Muszę się przyznać, że nie tak dawno natknęłam się na to warzywko - kupiłam po prostu z czystej ciekawości i cóż... nawet polubiłam. Chyba przyznacie, że można je zaliczyć do bardziej "wyrafinowanych" warzyw, bo żeby je w końcu zjeść to trochę trzeba się namęczyć :) A "przystrzyżonym" karczoszkiem to raczej ciężko się najeść ... przez co idealnie pasuje do francuskiej kuchni.
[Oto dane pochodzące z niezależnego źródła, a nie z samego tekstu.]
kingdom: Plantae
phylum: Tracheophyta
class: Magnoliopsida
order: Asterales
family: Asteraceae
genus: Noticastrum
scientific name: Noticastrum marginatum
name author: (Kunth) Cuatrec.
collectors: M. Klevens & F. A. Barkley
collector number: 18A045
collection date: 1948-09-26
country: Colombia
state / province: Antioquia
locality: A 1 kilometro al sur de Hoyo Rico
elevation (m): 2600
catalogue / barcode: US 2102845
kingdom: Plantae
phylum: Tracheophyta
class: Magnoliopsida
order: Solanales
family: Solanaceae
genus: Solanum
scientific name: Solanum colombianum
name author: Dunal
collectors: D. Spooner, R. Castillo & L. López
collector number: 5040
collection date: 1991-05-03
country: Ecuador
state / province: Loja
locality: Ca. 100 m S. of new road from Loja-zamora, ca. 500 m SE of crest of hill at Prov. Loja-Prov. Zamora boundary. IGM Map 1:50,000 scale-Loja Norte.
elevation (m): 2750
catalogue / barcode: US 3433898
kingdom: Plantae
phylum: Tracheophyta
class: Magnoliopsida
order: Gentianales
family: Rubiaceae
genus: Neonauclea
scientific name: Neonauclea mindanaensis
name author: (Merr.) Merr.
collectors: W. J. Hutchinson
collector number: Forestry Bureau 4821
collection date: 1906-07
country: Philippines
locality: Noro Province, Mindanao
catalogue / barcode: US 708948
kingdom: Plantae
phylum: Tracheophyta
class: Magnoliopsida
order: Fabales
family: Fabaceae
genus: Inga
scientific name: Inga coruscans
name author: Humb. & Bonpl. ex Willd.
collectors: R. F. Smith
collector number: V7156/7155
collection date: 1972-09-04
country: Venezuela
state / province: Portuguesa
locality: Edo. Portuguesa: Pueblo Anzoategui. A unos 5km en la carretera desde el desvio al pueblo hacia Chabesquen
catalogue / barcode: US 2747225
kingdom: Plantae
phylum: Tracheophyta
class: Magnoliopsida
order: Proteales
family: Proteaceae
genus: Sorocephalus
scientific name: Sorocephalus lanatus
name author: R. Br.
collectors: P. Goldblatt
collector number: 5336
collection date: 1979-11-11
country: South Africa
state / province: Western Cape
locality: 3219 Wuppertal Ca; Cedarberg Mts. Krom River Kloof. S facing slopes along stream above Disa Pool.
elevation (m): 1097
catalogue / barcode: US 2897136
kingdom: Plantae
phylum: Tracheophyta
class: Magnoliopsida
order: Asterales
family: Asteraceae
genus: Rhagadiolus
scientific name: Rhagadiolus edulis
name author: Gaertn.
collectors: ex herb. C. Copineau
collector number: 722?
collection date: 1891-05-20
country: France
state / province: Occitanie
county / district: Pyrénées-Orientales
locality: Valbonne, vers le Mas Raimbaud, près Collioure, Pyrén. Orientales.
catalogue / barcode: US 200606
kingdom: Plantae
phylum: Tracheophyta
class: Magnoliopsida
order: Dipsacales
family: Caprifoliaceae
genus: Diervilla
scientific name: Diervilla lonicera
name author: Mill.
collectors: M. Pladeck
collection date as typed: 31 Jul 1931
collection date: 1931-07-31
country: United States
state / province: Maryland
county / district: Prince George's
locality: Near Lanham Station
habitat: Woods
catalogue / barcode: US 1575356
Długo się zastanawiałam jak je przyrządzić, ale czasami najprostsze rozwiązania są najlepsze - tak więc zrobiłam dwie wersje : karczochy nadziewane pieczarkami oraz karczochy nadziewane tuńczykiem. Idealne rozwiązanie na imprezy lub jako gorąca przekąska.
Składniki:
- 4 karczochy
- 200 g sera żółtego ( ja użyłam mozarelli)
Farsz pieczarkowy
- 500 g drobno posiekanych pieczarek
- łyżeczka lubczyku
- oliwa z oliwek lub masło
- sól, pieprz
Farsz tuńczykowy
- puszka tuńczyka w oleju
- łyżka parmezanu
- sól, pieprz
Wykonanie:
Powyższe składniki farszów wymieszać (pieczarki uprzednio podsmażyć na łyżce oliwy, a tuńczyka odsączyć z zalewy).
Powyższe składniki farszów wymieszać (pieczarki uprzednio podsmażyć na łyżce oliwy, a tuńczyka odsączyć z zalewy).
Jeżeli nie wiecie jak oczyścić karczcochy obejrzyjcie ten krótki filmik, dobrze pokazuje jak to zrobić : http://www.youtube.com/watch?v=WAEGnsZ36cY
Tak przygotowane karczoszki przekrawamy na połówki, wrzucamy do wody zakwaszonej cytrynką aby nie ściemniały i gotujemy ok.20-25 minut. Przecedzamy i napełniamy przygotowanymi farszami, a na wierzchu posypujemy startym serem. Zapiekamy w 170 stopniach ok.15 minut (wystarczy żeby ser się przytopił) i możemy serwować.
Wyglada super. zasze chcialam sprubowac to warzywko i teraz chyba mnie zmotywowalas (niemialam pojecia ze to sie zawywa karczoch - nawet sie cos nowego nauczylam).
ReplyDeletePS. Mama zaprasza do ogrodu na swiezy lubczyk jakbys potrzebowala.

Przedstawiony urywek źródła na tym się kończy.